The civil rights movement and Title IX
Despite finally winning the right to vote in 1920, women still had a lot left for fight for, including labor opportunities and protections, reproductive health care, freedom from domestic abuse and sexual violence, and access to education. While Black women technically had the right to vote, voter suppression and intimidation vastly reduced their access to the ballot. Black women were also restricted to segregated schools, which received fewer resources than white schools. Both Black and white women had reasons to fight for better educational opportunities throughout the period of the civil rights movement.
College students widely participated in the civil rights movement. Black students from A&T State University in North Carolina organized the first sit-in at Woolworth’s in 1960 to protest segregation in public places. The civil rights movement and its historic victories inspired many of the important mass movements of the 1960s, including the Black Power movement; LGBTQ movement; the Native, Asian, Chicano and Puerto Rican movements; the anti-war movement; and the women’s liberation movement. Direct actions and mass protests in the streets challenged racism, imperialism, bigotry and patriarchy. There was significant collaboration, and lessons shared and learned between these movements.
The 1964 Civil Rights Act made critical changes in access to education nationally and was followed by 20 years of legislation that continued to open up access to education for oppressed communities. It was passed by Congress under tremendous pressure from these movements, but it did not yet cover sex discrimination in public education. There was further agitation needed from many sectors of the mass women’s movement to close the access gap for women in attending college, earning graduate degrees and becoming professors. According to Donna Goodman’s Women Fight Back!, after much lobbying by feminist groups, Congress passed an amendment to the Higher Education Act called Title IX in 1972 to end discrimination in education based on sex. While this bill is most famous for the changes it created in women’s athletic programs, it had myriad benefits, including preventing discrimination against pregnant and parenting students, and young women in STEM fields. It increased the number of women enrolled in college and getting graduate degrees. It also fueled the fight for more women faculty at universities and the founding of women’s studies programs.
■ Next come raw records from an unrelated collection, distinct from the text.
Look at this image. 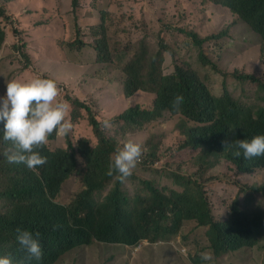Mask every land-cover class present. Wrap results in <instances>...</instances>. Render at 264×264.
Returning a JSON list of instances; mask_svg holds the SVG:
<instances>
[{
  "label": "trees",
  "instance_id": "obj_1",
  "mask_svg": "<svg viewBox=\"0 0 264 264\" xmlns=\"http://www.w3.org/2000/svg\"><path fill=\"white\" fill-rule=\"evenodd\" d=\"M203 1L222 4L234 18L243 20L257 31L263 37L264 57V0ZM77 3L78 0H74V5ZM109 16L108 12H102V20L97 25L100 34L104 35L96 46L100 49V60L108 59L109 50H112L105 36L111 26ZM4 17L6 9L0 4V45L6 36L1 22ZM180 31L187 33L192 42L201 47L199 57L203 64L217 69L204 53L203 45L207 41L225 37L228 30L204 38L195 31ZM165 50L176 54L162 40L155 56L147 57L144 50L125 68V94L131 96L145 88L156 91L154 108L142 109L137 106L110 121L134 127L143 119H156L168 110L172 115L181 117L180 127L186 136L181 147L189 149L192 156L203 160L209 168L216 166L222 154L241 171L264 167V155L246 160L242 151L241 156L236 157L233 155L234 148L224 149L226 140L233 143L243 139L250 141L256 135H264V105L253 111L240 105L228 91L221 97L216 96L210 91L206 80L189 64L176 61L175 72L166 74L163 68ZM246 78L258 83L256 75L248 74ZM259 83L264 88V82ZM177 95L184 97L179 110L172 107ZM82 106L90 112L89 124L99 139L98 145L93 147L90 140L82 139L78 151L70 144L73 154L43 146L39 151L47 157V162L35 169H29L24 163L8 162L5 153L12 149V144L3 139L4 127L0 130V169L4 174L0 175V198L4 203L0 211V257H11L13 264H53L65 252L90 244L95 239L133 245L141 239L156 241L169 238L179 234L187 220L209 226L208 236L216 254L253 248L264 240V208H253L250 204V199H255V192L263 189L260 187H243L247 198L233 201L231 213L224 222L214 219L202 182L186 175H176V182L184 187L181 191L173 189L167 193L157 188L151 180L141 179L149 192L131 199L123 193L121 182L117 179L108 197L97 206L92 204L88 193L77 200L74 198L69 205L56 203L53 200L56 195L48 196L46 188L51 192L59 186L74 166L77 153L90 161L92 172L88 181L94 187L98 180L107 176L104 162L109 167L115 150V143L106 136L102 123L88 106ZM152 157H157L156 148L152 150ZM17 228L33 234L40 233L43 252L40 261L27 259V253L16 239Z\"/></svg>",
  "mask_w": 264,
  "mask_h": 264
},
{
  "label": "clouds",
  "instance_id": "obj_2",
  "mask_svg": "<svg viewBox=\"0 0 264 264\" xmlns=\"http://www.w3.org/2000/svg\"><path fill=\"white\" fill-rule=\"evenodd\" d=\"M56 1L59 2V0H50L49 2L43 0H22L21 5V9L27 20H31L34 16H37L40 24H50L51 22L50 26L52 28L53 40L55 37L56 43L61 49L62 53L59 57L63 62L62 69L56 68L55 74L53 75L50 72L41 69L37 59L30 54V35L24 30V27L21 25L17 16V12L13 8L12 3L14 0H7L5 4H3L0 0V4L6 9V17L1 18L2 27L6 31V36L0 47L4 46L7 42L15 43L16 41L23 40V42L26 43V47H23L26 48L25 53L28 57V63H26L25 68L29 69L32 67L34 70L36 69V75H33L29 78L13 77L12 80L6 82V94H4L2 90L0 92V130L4 127L3 139L5 141L11 142L12 144V149L5 153L6 158L9 163H24L29 169H35L37 166L46 164L47 157L42 156L39 149L46 145L49 148L54 149L49 145V141L56 136L61 138L66 137L72 131L78 134H90L80 137L76 144H74L72 140H69L68 147H59L54 149H63L64 152L71 154H73L74 151L70 149V144H72L76 148V151H78L80 141L82 139H88L90 142L91 140L92 142H96L97 140V144L93 145V147L98 145L99 139L96 137L92 126L89 124L90 112L82 105H86L90 108L91 113H93L97 120L102 123V127L105 130L112 129L114 127L110 120L118 118L119 115L124 114L128 109H132L137 106L141 107L142 109L154 108L155 101L157 99L156 91L145 88L144 90L135 92L131 96H127L125 94V82L127 79L125 68L128 62H130L137 55L141 54L144 50L147 57L151 58L155 56L156 51H151L150 46L147 43L150 37L147 36L160 34V28L157 31H155V28L159 27L163 20L167 21L168 19H172L174 21L179 19V16L182 17L176 24L180 28L175 34H180V36L184 37L185 42H182V44L187 49L185 53L181 52V48L178 47V45L173 46L171 42L166 40L165 37L168 35L166 31L161 35L165 43L168 44L176 53L174 54V52L171 50H165L164 57H168L172 54L174 58L177 56V58L187 61H189V50L198 48L200 46H194L195 44L193 42L192 43L194 45L191 44L187 40V37H185V34L187 36L188 34L181 32L180 29H184L186 31H195L204 38L214 33L220 32L224 30L225 27H227L228 34L225 37L217 40H210L204 43V45H209V51L206 54L210 57L209 59H211L216 64L217 69L210 64H203L202 60L200 59L202 68L206 71L205 73L210 75V77L208 76V79L206 80L209 88L210 83L212 82V77L214 78L215 82V80L219 81L223 75L226 77L228 76L224 85H221V88L215 90L214 84L213 88H210V91L218 97L223 96L226 91H228L232 98L241 105L239 102L241 99H239L233 92L230 78L233 77L236 85L239 86L240 90H243L246 89L244 85L249 83L248 80H250L246 78V75H255V73H257H250L246 70L242 71L238 68L232 72L229 71L227 63H229L243 49V44L238 43V39L232 34L234 27L239 25L243 26L246 31L253 34V43H255L258 47V59L264 63L262 58L263 37L243 20L234 18L227 7L212 1L205 3L203 0H177L178 4L172 5L170 0H94L96 4H88L87 0H78V3L74 5V0H70L69 7L73 6L76 17L73 13H71L72 19L68 21L64 20L63 12H66L69 7L66 11H62L59 3H56ZM189 1L193 5V10L188 13V8L185 7V3L188 4ZM123 2H126L127 4L131 2L130 7L145 16L146 22L139 20L135 10H132V12L127 14H134V19L131 20L129 16H126V22L117 20L115 24H111L109 27V32L105 33V36L109 41L111 35H114V37L119 35V39L115 40L119 46H123L124 43L131 41L132 43H137L139 39H141L143 42L140 44L138 51L134 55L126 54L124 49H121L119 54L109 50V58L106 60H100V49L96 46L99 44V40L104 37V35L100 34L97 28V25L102 20V12H108V14L112 17L114 13H119L115 9V5L122 4ZM34 5L37 6L35 9H33ZM156 6L159 9H156ZM147 7L149 8L148 11H146ZM209 9L212 12L211 14H208ZM84 10H86V12H84ZM180 12L182 14H180ZM224 12L226 13V16L231 17V20L225 21L222 29L213 30L212 28L216 20L215 15L220 13V19L221 21H224ZM9 16L13 21H15V28H13V32L10 31V28L6 27L4 23V21L9 18ZM196 19H198L197 22ZM191 22H193V24H191ZM144 23H146L145 26H143ZM194 23H199V25H194ZM137 25L141 27H137ZM167 26H169V24H167ZM187 26L194 30L186 29ZM200 29H210L212 31H209L208 34L202 35L200 34ZM68 30L76 31V36L69 43V48L64 45L65 41L71 40L68 39ZM79 41L81 44H79ZM46 46L47 43L44 44L43 48L47 52ZM69 49L76 50V55L73 57L67 56V51ZM125 56L127 59L123 68L122 66L124 63L122 60L125 58ZM71 65H74V67H69ZM164 72L166 74H170L174 73L175 70L172 72H166L164 68ZM222 82H224V79ZM58 83L65 84V87L62 88L65 91L63 99L61 98V90ZM139 96H143V98L146 100L151 99V103L146 104L139 101H135L134 104L127 103V100H136ZM120 100H124L127 103V108L118 109L116 111L111 109L110 113H108V108ZM183 101L184 97L182 95H177L172 101V107L176 110H179ZM108 103H110V106L106 108L105 105ZM263 105L264 103L261 106ZM246 108L256 111L251 107ZM86 113H88V127H83V122L85 120L84 116H86ZM166 114L172 115V112L165 110L162 115L156 119H143V122L137 125L138 129L140 130V127L144 124V122H156L161 120ZM79 121L82 122V127H77V125L73 126V122L77 124ZM123 133L124 132L122 131V134ZM105 134L111 141L115 143V150L112 153L109 167L105 162L103 166L107 170V176L98 180L97 185L91 187L88 178L92 172V165L89 160L84 159L81 153H77V158L74 157V166L69 170L66 177L60 182L59 186L51 192L46 188V194L48 196L56 195L53 198L56 203L62 204L57 202L56 198L62 192L64 184L67 182V180L76 172H78V174L81 176L84 187L72 197L70 203L74 198L77 200L81 195L88 193V197L92 204L97 206L99 203L105 201V199L108 197L114 188L117 179L121 182V189L123 193L131 199L134 198L127 193V191L124 189V185L126 180L138 177L134 174V171L144 161V146L140 141L133 139L128 133H126V137L121 136L122 142L119 143L115 137L109 136L107 132ZM225 148H234L235 150L233 151V155L236 157H240L242 151L243 158L246 160L256 156H261L264 155V135H256L250 141L243 139L236 140L233 143V141L228 142L226 140L224 141V149ZM222 157L226 159V156L223 154ZM152 158L154 160L157 159V157ZM159 162L160 161H157L156 163ZM260 168L264 167H257L254 169ZM238 170L240 172H250L241 171L240 168ZM114 173H116L115 176ZM141 182L148 188V186L142 180ZM110 183H113V186L109 193L106 195L104 200H98L96 198V192L103 191ZM246 187L249 189L260 187L263 189L259 190L258 192H264V185L259 186L255 184L253 186L248 185ZM208 201L211 206L214 219L216 221H226L229 217V214L231 213V210L225 219L217 220L214 215L213 207L209 197ZM207 227L209 230V226ZM16 231V239L21 249L27 253V259H35L36 261H40L43 256L42 247L39 240L40 233L36 232L33 234L28 230H21L20 228H17ZM166 239L168 238H160L156 241L141 239L139 242L133 245L121 242H101L123 244L130 247H136L140 245L139 248H141L144 244L156 243L160 240ZM96 240L98 239H95L92 243H94ZM81 246H77L73 249ZM139 248H137V250ZM211 249L213 253H215L212 247ZM71 250L62 254L53 264L61 260V258ZM228 252L232 251L229 250L220 254H215L220 256ZM213 259V254L209 251L201 252L200 256L195 257L194 261L196 263H201L202 261L210 262L213 261ZM0 264H13V262L11 257L5 256L0 257Z\"/></svg>",
  "mask_w": 264,
  "mask_h": 264
},
{
  "label": "rangeland",
  "instance_id": "obj_3",
  "mask_svg": "<svg viewBox=\"0 0 264 264\" xmlns=\"http://www.w3.org/2000/svg\"><path fill=\"white\" fill-rule=\"evenodd\" d=\"M6 1L7 0H1L3 4H5ZM43 1L49 2L50 0ZM170 2L172 5L178 4L177 0H170ZM56 3H59L62 11H66L70 5V0H59V2L56 1ZM87 3L96 4L94 0H87ZM12 5L17 12L21 25L24 27L26 33L30 35V54L37 59L41 69L54 75L56 68L62 69L63 62L59 57L62 53L56 43L55 37L53 40L52 28L50 26L51 22L50 24H40L37 16H34L31 20H27L21 9L22 0H14ZM130 6L131 2L128 4L126 2L116 4L115 9L119 13H114L112 17L109 16V26L115 24L117 20L126 22V16H129L131 20L134 19V14H127L132 12V10H135ZM36 7L37 6L34 5L33 9ZM185 7L188 8V13L193 10V5L190 1L188 4L185 3ZM148 10L149 8L147 7L146 11ZM84 12H86V10H84ZM71 13L76 17L73 6H70L66 12H63L65 21L72 19ZM135 13L139 20L146 22L145 16L138 13L136 10ZM211 13L212 12L209 9L208 14ZM180 14L182 13L180 12ZM180 18L182 17L179 16V19L174 21L172 19H168L167 21L163 20L161 25L155 28V31L160 28V34L147 36L150 37L147 43L149 44L151 51L159 49L160 41L163 40L161 34L165 31L168 33L167 37H165L168 42H171L173 46L178 45V47L181 48L182 53L187 51L182 44V42H185L184 37L180 36V34H175L180 28L176 25ZM215 19L212 29L219 30L222 29L225 21L231 20V17L226 16V13L224 12V21H221L220 13L215 15ZM197 20L198 19H196V22ZM4 23L5 26L9 27L10 31L13 32L15 21H13L10 16L4 21ZM167 24H169V26H167ZM191 24H193V22H191ZM145 25L146 23L143 24V26ZM194 25H199V23H194ZM137 27L141 26L137 25ZM186 29L194 30L189 26H187ZM224 29H227V27ZM209 31L212 30L200 29V34L205 35L208 34ZM232 34L238 39V43L243 44V49L229 63H227L229 71L232 72L238 68L250 73L257 72L255 75L258 76V83L248 80L249 83L244 85L246 89L240 90L239 86L236 85L234 78L231 77V86L234 94L241 99L239 102L242 106L251 107L254 110H257L259 106L264 103V88L259 83L264 82V63L258 59V47L253 43V34L246 31L245 28L240 25L233 28ZM75 36V30H68V39L71 40L65 41L64 45L69 48V43L75 38ZM185 37H187V40L193 44L189 36L185 34ZM117 39H119V35L116 37L111 35L110 40L108 41V43L110 42L112 51L117 54L120 53L121 49H124L126 54L134 55L138 51L140 44L143 42L139 39L137 43H132L131 41L124 43L123 46H119L118 43L115 42ZM45 43H47V52L43 48ZM23 46L26 47V43L22 40L16 41L15 43L7 42L4 46L0 47V92L2 90L4 94H6V82L12 80L13 77L29 78L36 75V69L34 70L32 67L29 69L25 68L26 63H28V57L25 53L26 48ZM198 48L189 50V61L177 58V56L174 58L172 54L165 57V71H174L175 62L177 61L180 64L191 65L205 80H207L210 75L206 74V71L202 68V63L199 57L201 47ZM203 49L206 54L209 51V45L205 44ZM75 55L76 50L69 49L67 51V56L73 57ZM262 58L264 61L263 55ZM126 59L125 56L122 60L124 63L122 66L123 68L126 64ZM69 67L73 68L74 65ZM227 77L223 75L219 81L215 80V82L212 77L210 88H213V84L215 90L221 88V85H224ZM223 79L224 82H222ZM58 85L61 90V98L63 99L65 91L62 88L65 87V84L58 83ZM135 101L146 104L151 103V99L146 100L143 96H139L136 100H127V103L134 104ZM127 103L124 100H120L111 106L110 103L105 106L106 108L110 106L108 108V113H110L111 109L116 111L118 109L127 108ZM84 118L83 127H88V113H86ZM111 123L114 127L112 129H106V132L109 136L115 137L118 143L122 142L121 136L126 137V133H128L133 139L140 141L145 149L144 161L134 171V174L138 177L125 181L124 189L131 197H135L138 194H147L148 188L141 182V178L151 180L157 188L170 193L173 189L183 190L184 188L176 182V175L192 176L204 185L216 219L223 220L230 213L233 201L237 198H239L240 201H244V199L247 198V192L243 191V187L248 185L253 186L255 184L259 186L264 185V168L254 169L250 172H240L233 163L223 157L218 159L216 166L209 168L203 163V160H197V156H192L189 149L182 148L181 146L185 141L186 136L182 134V127H180L181 117L179 116L166 114L161 120L156 122H144L140 127V130L138 129V126L129 127L121 122ZM76 125L77 127H82V122L79 121L77 124L73 122V126ZM122 131L124 132L123 134ZM84 135L90 134H78L72 131L66 137L61 138L56 136L49 141V145L54 149L68 147L69 140H72L73 143L76 144L78 139ZM91 143L92 145H96L97 140L96 142H92L91 140ZM154 148L157 150L156 160L151 157ZM157 161L160 162L156 163ZM0 175H4L1 169ZM112 186L113 183H110L103 191L96 192V198L100 201L104 200ZM83 187L84 184L82 178L78 172H76L64 184L63 190L56 198V201L62 204H69L72 197L81 191ZM254 197V201L250 199L251 206L253 208L258 206L264 207V192L256 191ZM3 207L4 203L0 198V211L3 210ZM207 232V226H200L195 220H187L179 234L166 240L144 244L141 248H139L140 245L130 247L123 244L105 243L96 240L90 245L72 249L55 264H264V240L253 248L228 252L217 256L213 253L210 247L211 243ZM137 248L139 249L137 250ZM209 251L213 254V261H202L201 263H196L194 261L196 256H200L201 252Z\"/></svg>",
  "mask_w": 264,
  "mask_h": 264
},
{
  "label": "crops",
  "instance_id": "obj_4",
  "mask_svg": "<svg viewBox=\"0 0 264 264\" xmlns=\"http://www.w3.org/2000/svg\"><path fill=\"white\" fill-rule=\"evenodd\" d=\"M156 9H159V8L156 6Z\"/></svg>",
  "mask_w": 264,
  "mask_h": 264
}]
</instances>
The fight continues in how Title IX is enforced. In the late 1970s, a group of students sued their university, claiming that sexual harassment of women students violated Title IX because it was a form of gendered discrimination. This important precedent has sustained a movement of college students engaging in campus activism against sexual harassment.
Looking ahead
Women have been on the front lines of so many fights: for bilingual programs in schools, for the teaching and preservation of Indigenous languages, for free and appropriate access to education for people with disabilities, and for transgender students to safely use the bathroom at school. As women achieve more educational access, they can use the skills, lessons and tools that they learn to continue the struggle.